Core Concepts
Large language models can technically summarize book-length documents, but the length and complexity of the documents have so far prohibited evaluations of input-dependent aspects like faithfulness. This study conducts the first large-scale human evaluation of faithfulness and content selection on LLM-generated summaries of fictional books.
Abstract
The authors present FABLES, a dataset of human annotations on the faithfulness and content selection of LLM-generated summaries of 26 recently published fictional books. They hired annotators who had fully read each book prior to the annotation task to mitigate the issue of data contamination.
The study finds that CLAUDE-3-OPUS significantly outperforms all closed-source LLMs in terms of faithfulness, while the open-source MIXTRAL is on par with GPT-3.5-TURBO. An analysis of the annotations reveals that most unfaithful claims relate to events and character states, and they generally require indirect reasoning over the narrative to invalidate.

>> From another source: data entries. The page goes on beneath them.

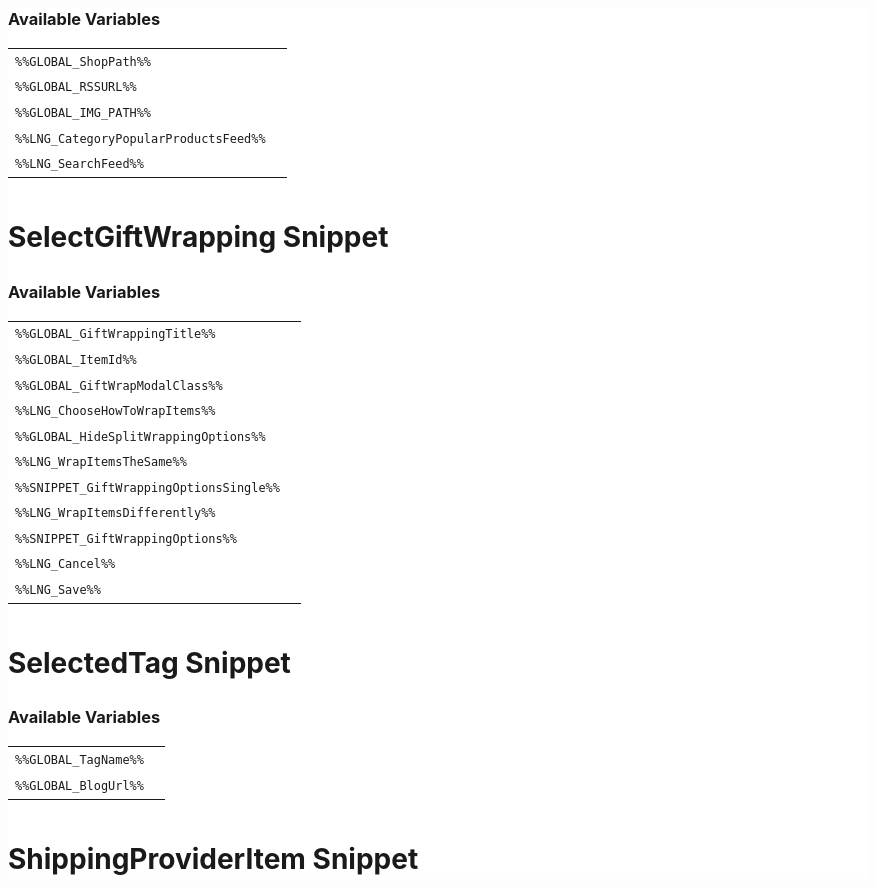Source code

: 
### Available Variables
|||
|---|---|
| `%%GLOBAL_ShopPath%%` |
| `%%GLOBAL_RSSURL%%` |
| `%%GLOBAL_IMG_PATH%%` |
| `%%LNG_CategoryPopularProductsFeed%%` |
| `%%LNG_SearchFeed%%` |
# SelectGiftWrapping Snippet

### Available Variables
|||
|---|---|
| `%%GLOBAL_GiftWrappingTitle%%` |
| `%%GLOBAL_ItemId%%` |
| `%%GLOBAL_GiftWrapModalClass%%` |
| `%%LNG_ChooseHowToWrapItems%%` |
| `%%GLOBAL_HideSplitWrappingOptions%%` |
| `%%LNG_WrapItemsTheSame%%` |
| `%%SNIPPET_GiftWrappingOptionsSingle%%` |
| `%%LNG_WrapItemsDifferently%%` |
| `%%SNIPPET_GiftWrappingOptions%%` |
| `%%LNG_Cancel%%` |
| `%%LNG_Save%%` |
# SelectedTag Snippet

### Available Variables
|||
|---|---|
| `%%GLOBAL_TagName%%` |
| `%%GLOBAL_BlogUrl%%` |
# ShippingProviderItem Snippet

The authors also implement several LLM-based raters of faithfulness, but find that none correlate strongly with human annotations, especially with regard to detecting unfaithful claims. This suggests that detecting unfaithful claims is an important future direction not only for summarization evaluation but also as a testbed for long-context understanding.
Beyond faithfulness, the study explores content selection errors in book-length summarization. The authors develop a typology of omission errors related to crucial narrative elements and identify a systematic over-emphasis on events occurring towards the end of the book.
Stats
The mean length of books in the dataset is 121,467 tokens.
The dataset contains 3,158 claim-level annotations across 26 books.